HomeContributorsTechnical AnalysisUSD/JPY Falls Quickly on Rumored Intervention as WTI Rises Again

USD/JPY Falls Quickly on Rumored Intervention as WTI Rises Again

USD/JPY was the biggest mover last week, rising above 160 after the Federal Reserve meeting suggested U.S. interest rates may stay high for longer than expected as inflation concerns continue.

After breaking above 160, USD/JPY fell sharply as Japanese officials warned that intervention could be near. Market rumors also suggested that authorities had been calling banks to check market conditions before possible yen-buying action. The rumored intervention amount was around ¥5.48 trillion, or roughly $35 billion, after USD/JPY briefly reached about 160.7. Earlier in the week, the Bank of Japan kept interest rates unchanged at 0.75% as it continued to assess the impact of higher oil prices on the economy.

WTI oil prices rose again as oil supply remained tight despite ongoing negotiations around the Iran ceasefire. Global stock markets also had another strong week, supported by continued positive earnings reports from U.S. companies, which encouraged further buying.

Markets This Week

U.S. Stocks

U.S. stocks continued to test higher last week despite higher oil prices, with technology stocks performing especially well as markets focused on positive company earnings. The Dow’s technical indicators are pointing sideways for now, but there is still potential for new highs if there is positive news from negotiations between Iran and the U.S.

Resistance levels are at 50,000, 50,500 and 51,000. Support is seen at 48,500, 48,000, 47,000, 46,000, and 45,000.

Japanese Stocks

Japanese stocks hit new record highs early last week, but continued high WTI oil prices worried investors due to the potential negative impact on the Japanese economy. The stronger yen had little impact on the Nikkei, which continued to hold near high levels.

The market is now facing resistance around 60,000, and with prices close to the 10-day moving average, short-term range trading looks likely. Resistance is seen at 60,000, 60,500, 61,000, 61,500 and 62,000, while support is at 58,500, 57,000, 56,000, 55,000, 54,000, and 52,000.

USD/JPY

USD/JPY pushed higher for most of last week as WTI oil prices moved up and the market tested Japan’s willingness to intervene. The move above 160.50 to new highs for the year was followed by rumored intervention by the Bank of Japan, with the pair falling around 500 points in just a few hours.

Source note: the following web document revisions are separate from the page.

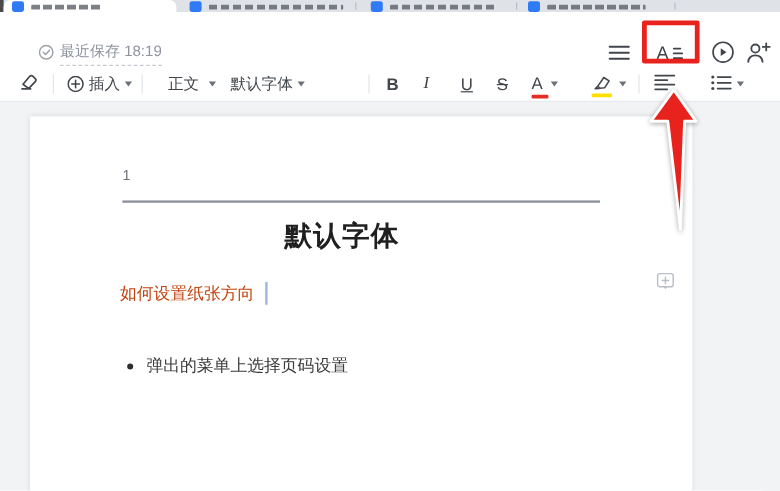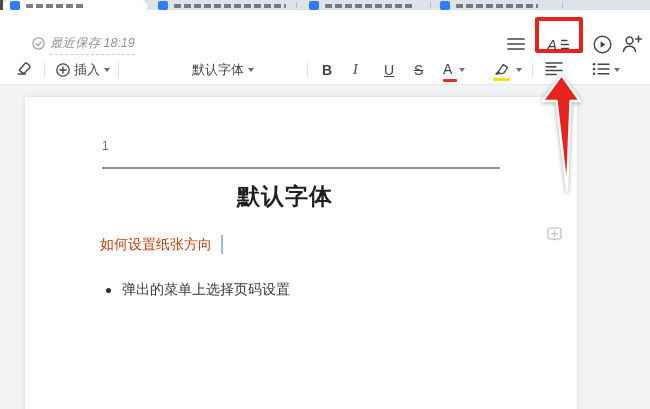--- a/index.html
+++ b/index.html
@@ -11,21 +11,21 @@
   
   .tabstrip{position:absolute;left:0;top:0;width:650px;height:10px;background:#dfe2e7;}
   .win-edge{position:absolute;left:0;top:0;width:3px;height:10px;background:#4b4a48;}
   .tab{position:absolute;top:0;height:10px;}
   .tab.active{background:#ffffff;border-radius:6px 6px 0 0;}
   .favicon{position:absolute;top:1px;width:10px;height:9px;background:#2f7bf6;border-radius:2px;}
   .textbar{position:absolute;top:4px;height:4px;border-radius:1px;opacity:.8;
     background:repeating-linear-gradient(90deg,#5c6067 0 7px,rgba(0,0,0,0) 7px 10px);}
   .tabdiv{position:absolute;top:2px;width:1px;height:6px;background:#b9bdc4;}
   
-  .appbar{position:absolute;left:0;top:10px;width:610px;height:45px;background:#fff;font-style:italic;}
+  .appbar{position:absolute;left:0;top:10px;width:610px;height:45px;background:#fff;}
   .save-status{position:absolute;left:32px;top:24px;height:22px;display:flex;align-items:center;color:#8e939e;font-size:12.5px;}
   .save-text{margin-left:5px;border-bottom:1px dashed #c6cad0;padding-bottom:2px;}
   .icon-btn{position:absolute;top:25px;width:22px;height:22px;display:flex;align-items:center;justify-content:center;cursor:pointer;}
   
   .hl-box{position:absolute;left:535px;top:17px;width:48px;height:36px;border:4px solid #e8231d;border-radius:2px;z-index:30;pointer-events:none;}
   .arrow-svg{position:absolute;left:530px;top:70px;z-index:31;pointer-events:none;}
   
   .toolbar{position:absolute;left:0;top:55px;width:650px;height:30px;background:#fff;border-bottom:1px solid #e7e9ec;text-align:center;}
   .tb{position:absolute;top:0;height:30px;display:flex;align-items:center;color:#41464b;font-size:13px;cursor:pointer;}
   .sep{position:absolute;top:7px;width:1px;height:16px;background:#e2e4e8;}
@@ -136,20 +136,24 @@
         <svg width="14" height="14" viewBox="0 0 14 14">
             <circle cx="7" cy="7" r="6.2" fill="none" stroke="#41464d" stroke-width="1.3"></circle>
             <path d="M7 3.8 V10.2 M3.8 7 H10.2" stroke="#41464d" stroke-width="1.3" stroke-linecap="round"></path>
           </svg>
       </span>
       <span>插入</span>
       <span class="caret"></span>
     </div>
     <div class="sep" style="left:118px;"></div>
 
+    <div class="tb" style="left:140px;">
+      <span>正文</span>
+      <span class="caret" style="margin-left:8px;"></span>
+    </div>
     <div class="tb" style="left:192px;">
       <span>默认字体</span>
       <span class="caret"></span>
     </div>
     <div class="sep" style="left:307px;"></div>
 
     <div class="tb" style="left:322px;">
         <span class="fmt-letter" style="font-weight:700;">B</span>
       </div>
     <div class="tb" style="left:353px;">
@@ -205,21 +209,21 @@
   </div>
 
   <div class="canvas">
     <div class="page">
       <div class="pg-num">1</div>
       <div class="pg-line"></div>
       <div class="doc-title">默认字体</div>
       <div class="doc-para">如何设置纸张方向</div>
       <div class="caret-line"></div>
 
-      <div class="bullet-row" style="top:184px;text-align:center;">
+      <div class="bullet-row" style="top:199px;text-align:center;">
         <span class="bullet-dot"></span>
         <span>弹出的菜单上选择页码设置</span>
       </div>
 
       <div class="comment-ic">
         <svg width="15" height="15" viewBox="0 0 15 15">
           <rect x="1" y="1" width="13" height="11" rx="2" fill="none" stroke="#b9bfc6" stroke-width="1.2"></rect>
           <path d="M7.5 4 V9.5 M4.8 6.7 H10.2" stroke="#b9bfc6" stroke-width="1.2" stroke-linecap="round"></path>
           <path d="M6 12 L7.5 14 L9 12 Z" fill="#b9bfc6"></path>
         </svg>

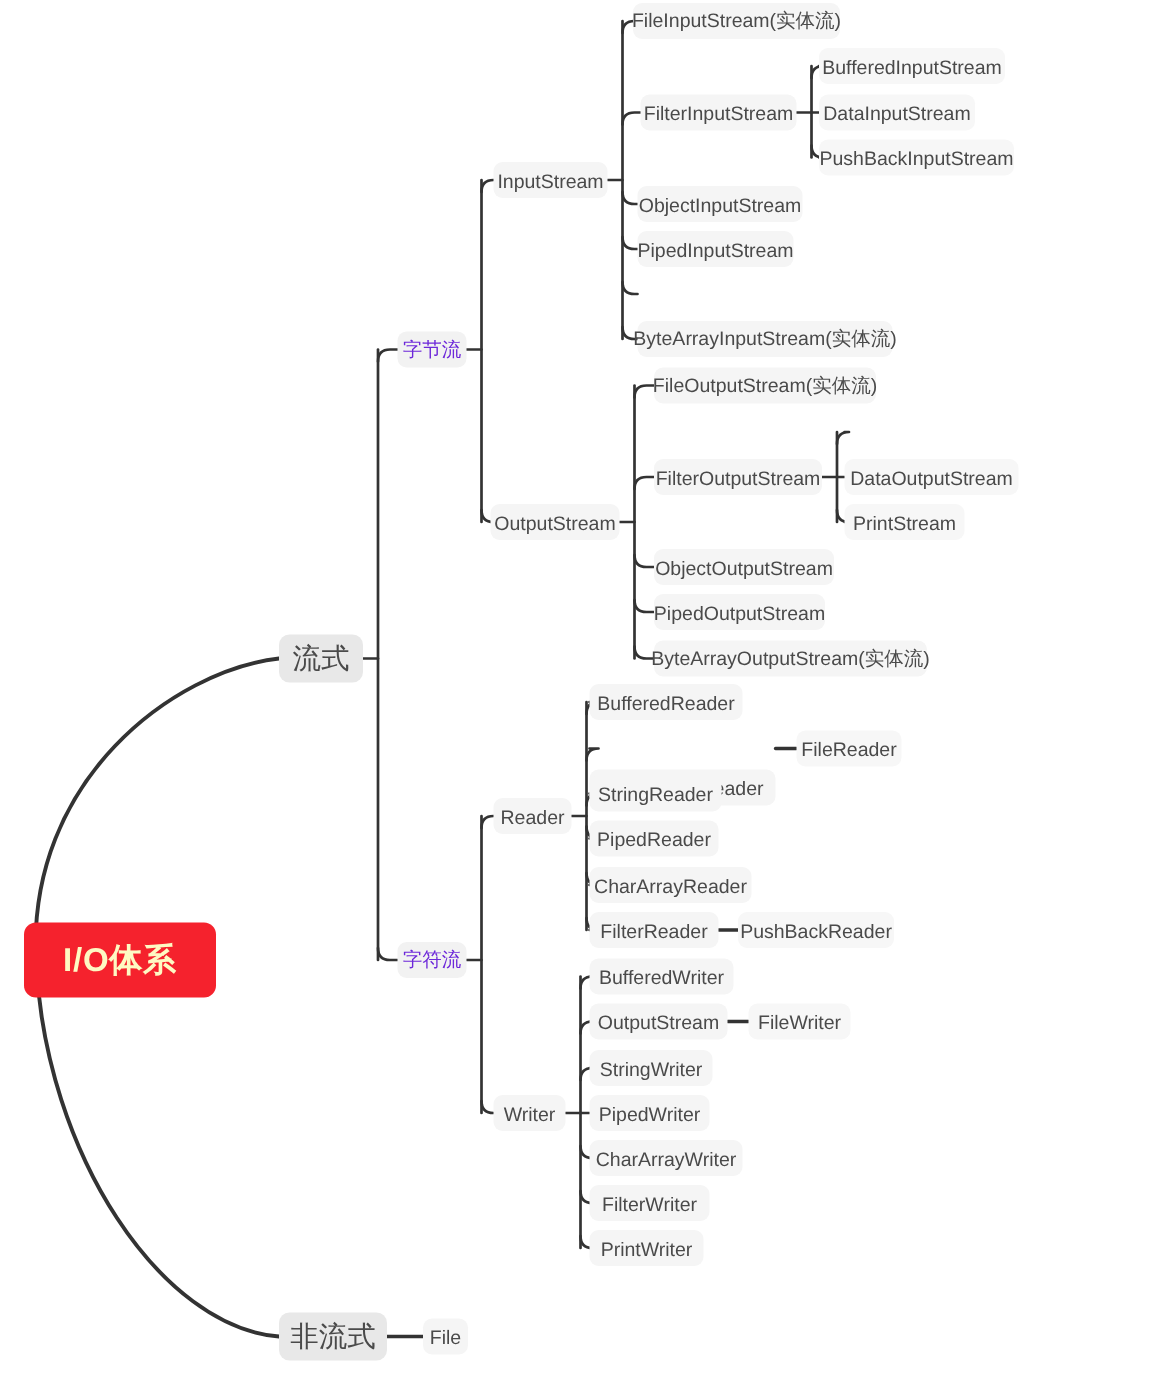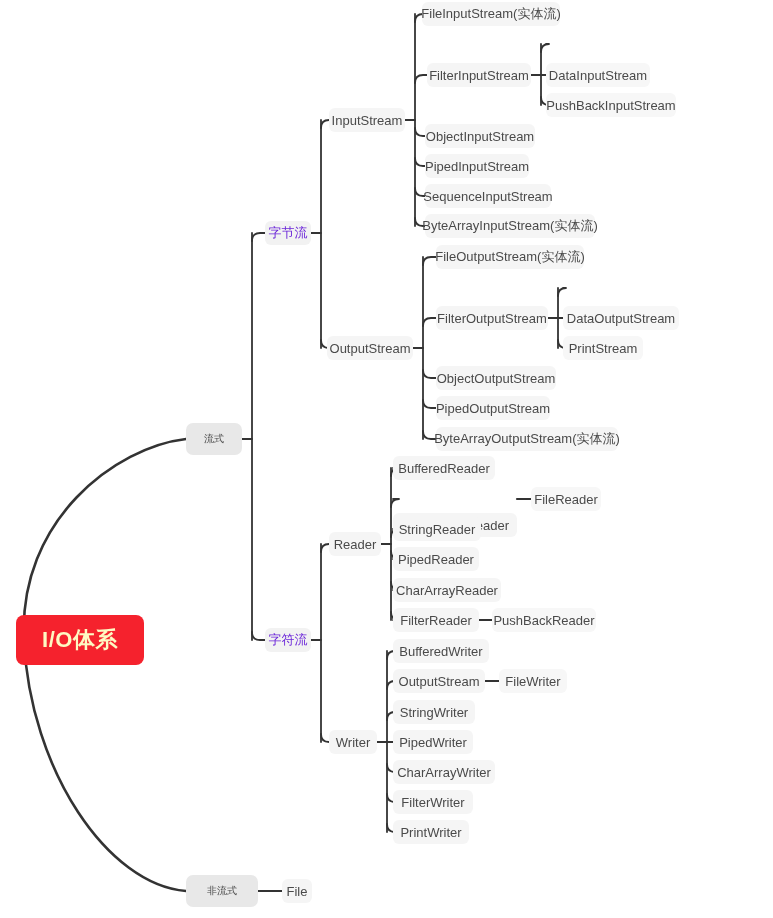--- a/index.html
+++ b/index.html
@@ -36,21 +36,21 @@
     border-radius:8px;
     letter-spacing:0.5px;
     padding:0 18px;
     height:50px;
     z-index:5;
   }
   
   .node.lvl2{
     background:#e8e8e8;
     color:#4a4a4a;
-    font-size:10px;
+    font-size:19px;
     height:32px;
     padding:0 14px;
     border-radius:7px;
     z-index:4;
   }
   
   .node.lvl3{
     background:#f2f2f2;
     color:#6d28d9;
     font-size:13px;
@@ -182,25 +182,25 @@
     </div>
     <div class="node lvl5" style="left: 427px; top: 75px; width: 104px; height: 24px;">
       <span>FilterInputStream</span>
     </div>
     <div class="node lvl5" style="left: 425px; top: 136px; width: 110px; height: 24px;">
       <span>ObjectInputStream</span>
     </div>
     <div class="node lvl5" style="left: 425px; top: 166px; width: 104px; height: 24px;">
       <span>PipedInputStream</span>
     </div>
-    <div class="node lvl5" style="left: 425px; top: 196px; width: 126px; height: 24px;">
-      <span>SequenceInputStream</span>
-    </div>
     <div class="node lvl5" style="left: 425px; top: 226px; width: 170px; height: 24px;">
       <span>ByteArrayInputStream(实体流)</span>
+    </div>
+    <div class="node lvl6" style="left: 546px; top: 44px; width: 124px; height: 24px;">
+      <span>BufferedInputStream</span>
     </div>
     <div class="node lvl6" style="left: 546px; top: 75px; width: 104px; height: 24px;">
       <span>DataInputStream</span>
     </div>
     <div class="node lvl6" style="left: 546px; top: 105px; width: 130px; height: 24px;">
       <span>PushBackInputStream</span>
     </div>
     <div class="node lvl5" style="left: 436px; top: 257px; width: 148px; height: 24px;">
       <span>FileOutputStream(实体流)</span>
     </div>

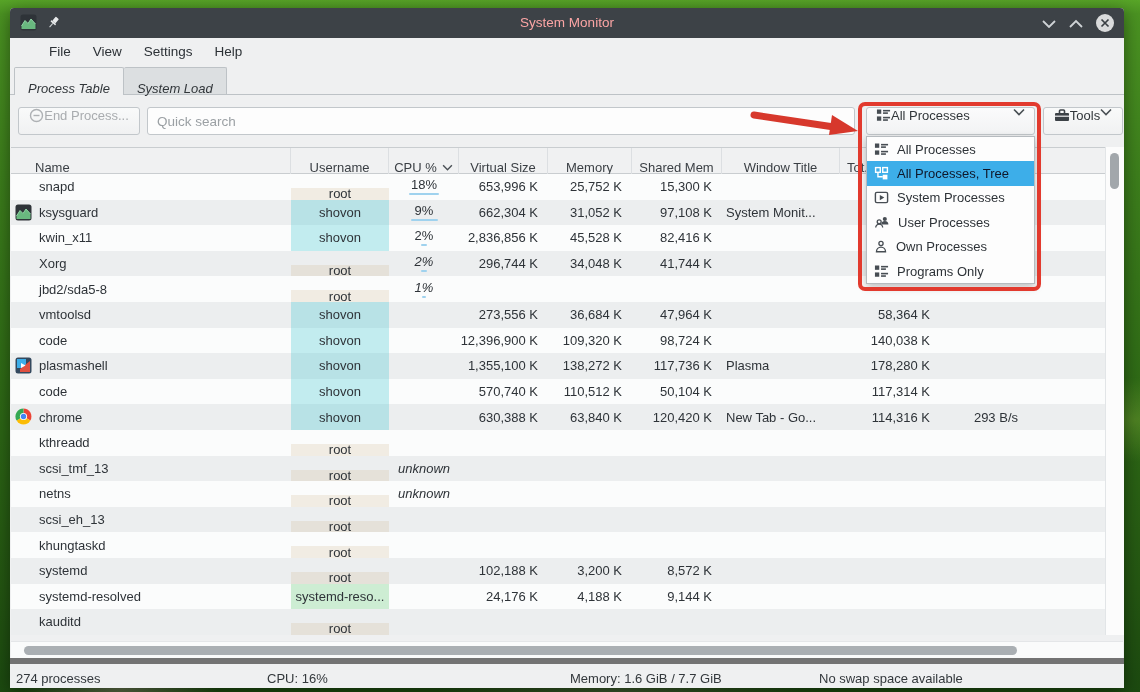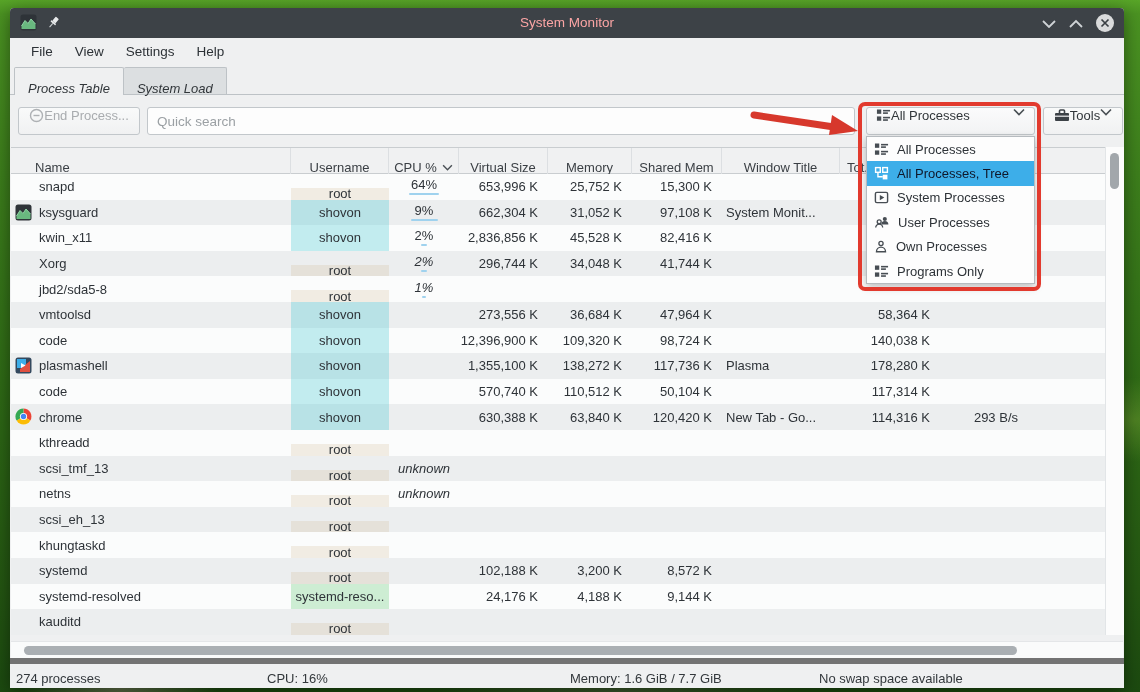--- a/index.html
+++ b/index.html
@@ -16,21 +16,21 @@
   #win{position:absolute;left:10px;top:8px;width:1114px;height:680px;background:#eff0f1;
        border-radius:4px 4px 0 0;box-shadow:0 4px 18px rgba(0,0,0,.45);}
   .titlebar{position:absolute;left:0;top:0;right:0;height:30px;background:#3d4247;border-radius:4px 4px 0 0;}
   .tb-left{position:absolute;left:10px;top:6px;display:flex;gap:9px;align-items:center;}
   .tb-title{position:absolute;left:0;right:0;top:0;height:30px;line-height:30px;text-align:center;
             color:#fca5a5;font-size:13.5px;}
   .tb-right{position:absolute;right:10px;top:5px;display:flex;gap:13px;align-items:center;height:20px;}
   .tb-btn{color:#cfd3d6;display:flex;align-items:center;cursor:default;}
   .close-circle{width:18px;height:18px;border-radius:50%;background:#dadbdc;display:flex;align-items:center;justify-content:center;}
   
-  .menubar{position:absolute;left:0;top:30px;right:0;height:28px;display:flex;align-items:center;padding-left:10px;}
+  .menubar{position:absolute;left:0;top:30px;right:0;height:28px;display:flex;align-items:center;padding-left:28px;}
   .menu-item{padding:0 11px;font-size:13.5px;color:#2c3136;line-height:28px;}
   .tabbar{position:absolute;left:0;top:58px;right:0;height:29px;display:flex;align-items:flex-end;padding-left:4px;
           border-bottom:1px solid #bdc2c6;box-sizing:border-box;}
   .tab{font-size:13px;color:#31363a;padding:7px 13px;height:27px;line-height:27px;border:1px solid #bdc2c6;
        border-bottom:none;border-radius:2px 2px 0 0;box-sizing:border-box;font-style:italic;}
   .tab.active{background:#eff0f1;margin-bottom:-1px;height:28px;}
   .tab.inactive{background:#dcdfe1;border-left:none;margin-top:36px;}
   
   .btn{position:absolute;height:28px;box-sizing:border-box;border:1px solid #c2c7cb;border-radius:3px;
        background:linear-gradient(#f9fafa,#f0f1f2);display:flex;align-items:flex-start;justify-content:center;
@@ -232,21 +232,21 @@
           <span>Upload</span>
         </div>
       </div>
     <div id="rows">
         <div class="trow grid">
           <div class="cell name">
             <span>snapd</span>
           </div>
           <div class="cell user u-root">root</div>
           <div class="cell cpu">
-            <span>64%</span>
+            <span>18%</span>
             <i class="bar" style="width: 30px;"></i>
           </div>
           <div class="cell num">653,996 K</div>
           <div class="cell num">25,752 K</div>
           <div class="cell num">15,300 K</div>
           <div class="cell wt"></div>
           <div class="cell num"></div>
           <div class="cell num dl"></div>
           <div class="cell num"></div>
         </div>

This week could be highly volatile, especially with Japanese holidays creating thinner market conditions. The Bank of Japan may take advantage of this environment to push USD/JPY lower again.

Resistance is at 158.00, 159.00, 160.00, 160.50, 162.00 and 165.00, while support is seen at 156.00, 155.50 and 155.00.

Gold

Gold remained under pressure last week as long-term U.S. interest rates continued to rise on inflation concerns, supported by higher crude oil prices. The Federal Reserve also indicated that it remains concerned about inflation, which could delay any interest rate cuts.

With the 10-day moving average turning bearish, selling opportunities may dominate. Resistance is at $4,665, $4,750, $4,900, $5,000, and $5,100, while support is at $4,550, $4,500, and $4,400.

Crude Oil

The continued closure of the Strait of Hormuz, alongside ongoing negotiations and no clear resolution in sight, pushed WTI crude oil back above $100 as traders targeted yearly highs again.

The technical uptrend remains strong, with buying opportunities near the 10-day moving average favored. Resistance is at $110 and $120, while support is at $100, $90, $80, $75, $70, and $67.50.

Bitcoin

Bitcoin traded sideways last week as cautious buying continued. Former resistance around $75,000 has turned into support, helping to maintain a positive short-term outlook.

As long as Bitcoin holds above $75,000, buying on dips may remain the preferred strategy. Resistance is at $80,000, $85,000, and $90,000, while support is at $75,000, $65,000, $60,000, and $55,000.

This Week’s Focus

  • Monday: Australia Building Approvals, U.S. Factory Orders
  • Tuesday: Australia RBA Interest Rate Decision, U.S. Trade Balance, S&P Global Services PMI, New Home Sales
  • Wednesday: Eurozone Services PMI, U.K. Services PMI, U.S. ADP Employment Change
  • Thursday: Japan Monetary Policy Meeting Minutes, Australia Trade Balance, U.K. Construction PMI, U.S. Construction Spending
  • Friday: Japan Services PMI, U.S. Nonfarm Payrolls, Michigan Consumer Sentiment

USD/JPY will be in focus this week as traders assess whether Japanese authorities can slow yen weakness, or if the recent pullback proves temporary while the interest rate gap between the U.S. and Japan remains wide.

WTI oil prices continue to trend higher, although their broader market impact appears to be stabilizing for now. That could change quickly if prices break to new highs.

Friday’s U.S. employment report will be the key economic release to watch, with potential to drive expectations for Federal Reserve policy and broader market direction.